> [Your task]:
Filter the records below and copy every line containing the word "часто".

Transcribed page contents
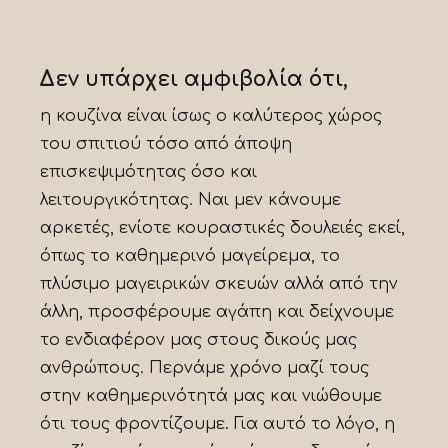
Δεν υπάρχει αμφιβολία ότι,
η κουζίνα είναι ίσως ο καλύτερος χώρος
του σπιτιού τόσο από άποψη
επισκεψιμότητας όσο και
λειτουργικότητας. Ναι μεν κάνουμε
αρκετές, ενίοτε κουραστικές δουλειές εκεί,
όπως το καθημερινό μαγείρεμα, το
πλύσιμο μαγειρικών σκευών αλλά από την
άλλη, προσφέρουμε αγάπη και δείχνουμε
το ενδιαφέρον μας στους δικούς μας
ανθρώπους. Περνάμε χρόνο μαζί τους
στην καθημερινότητά μας και νιώθουμε
ότι τους φροντίζουμε. Για αυτό το λόγο, η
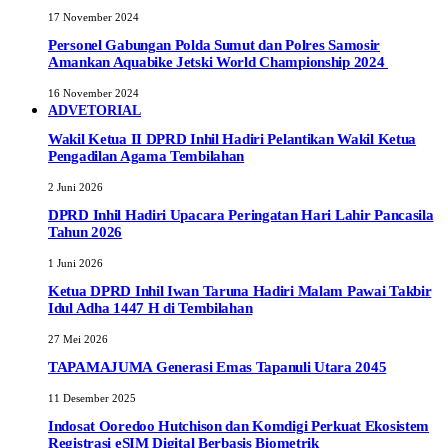
17 November 2024
Personel Gabungan Polda Sumut dan Polres Samosir
Amankan Aquabike Jetski World Championship 2024
16 November 2024
ADVETORIAL
Wakil Ketua II DPRD Inhil Hadiri Pelantikan Wakil Ketua
Pengadilan Agama Tembilahan
2 Juni 2026
DPRD Inhil Hadiri Upacara Peringatan Hari Lahir Pancasila
Tahun 2026
1 Juni 2026
Ketua DPRD Inhil Iwan Taruna Hadiri Malam Pawai Takbir
Idul Adha 1447 H di Tembilahan
27 Mei 2026
TAPAMAJUMA Generasi Emas Tapanuli Utara 2045
11 Desember 2025
Indosat Ooredoo Hutchison dan Komdigi Perkuat Ekosistem
Registrasi eSIM Digital Berbasis Biometrik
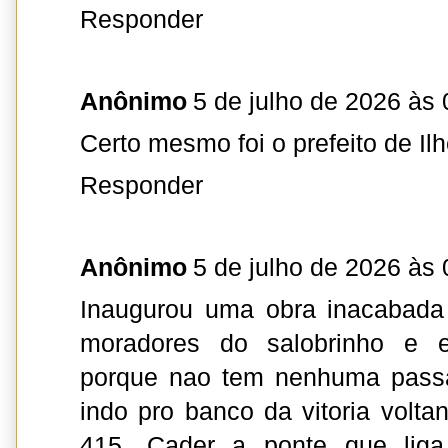
Responder
Anônimo
5 de julho de 2026 às 
Certo mesmo foi o prefeito de Il
Responder
Anônimo
5 de julho de 2026 às 
Inaugurou uma obra inacabada 
moradores do salobrinho e 
porque nao tem nenhuma passa
indo pro banco da vitoria volta
415. Cader a ponte que liga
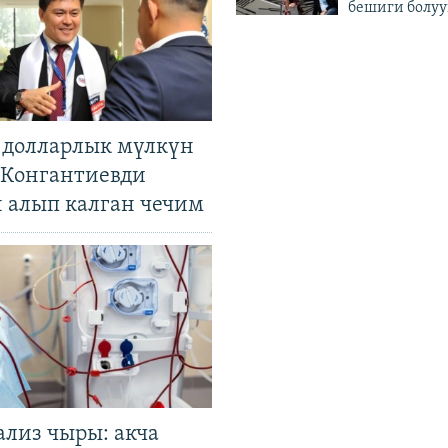
бешиги болуу
н долларлык мүлкүн
. Конгантиевди
н алып калган чечим
ализ чыры: акча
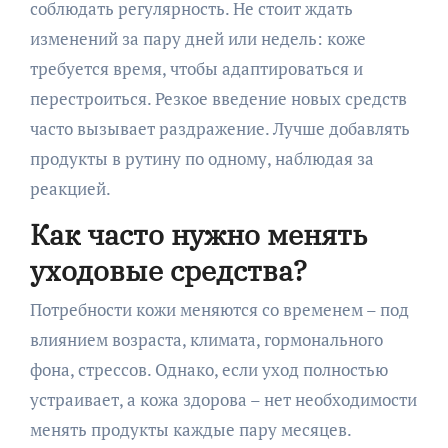
соблюдать регулярность. Не стоит ждать
изменений за пару дней или недель: коже
требуется время, чтобы адаптироваться и
перестроиться. Резкое введение новых средств
часто вызывает раздражение. Лучше добавлять
продукты в рутину по одному, наблюдая за
реакцией.
Как часто нужно менять
уходовые средства?
Потребности кожи меняются со временем – под
влиянием возраста, климата, гормонального
фона, стрессов. Однако, если уход полностью
устраивает, а кожа здорова – нет необходимости
менять продукты каждые пару месяцев.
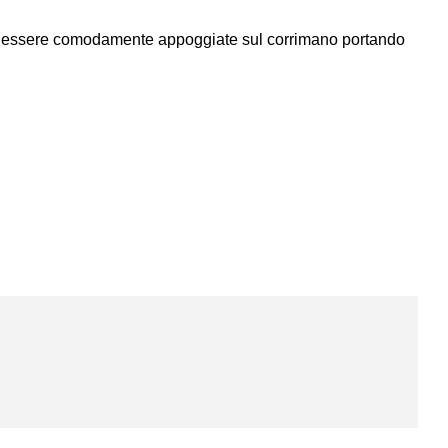
ano essere comodamente appoggiate sul corrimano portando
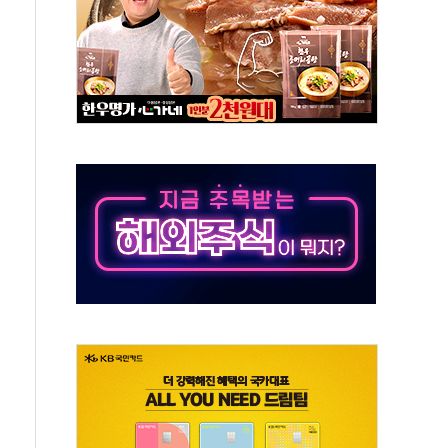
 차익실현 속 혼조세...웨스턴디지털·샌디스크↓
에 긴급 안보 점검회의
호르무즈 재개방 기대에 강세
조까지, 상승...호실적 보고 기업 상승세 뚜렷
인 '사파리' 공격… 시민들 공포감 극대화 전략
' 임시 주총 기대감에 홀로 상한가…마진 잔액은 사상 최고
버리지 위험수위…숨은 차입이 더 큰 변수"
대응 1단계 진압 중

> [Solution for this exercise]:
часто вызывает раздражение. Лучше добавлять
Как часто нужно менять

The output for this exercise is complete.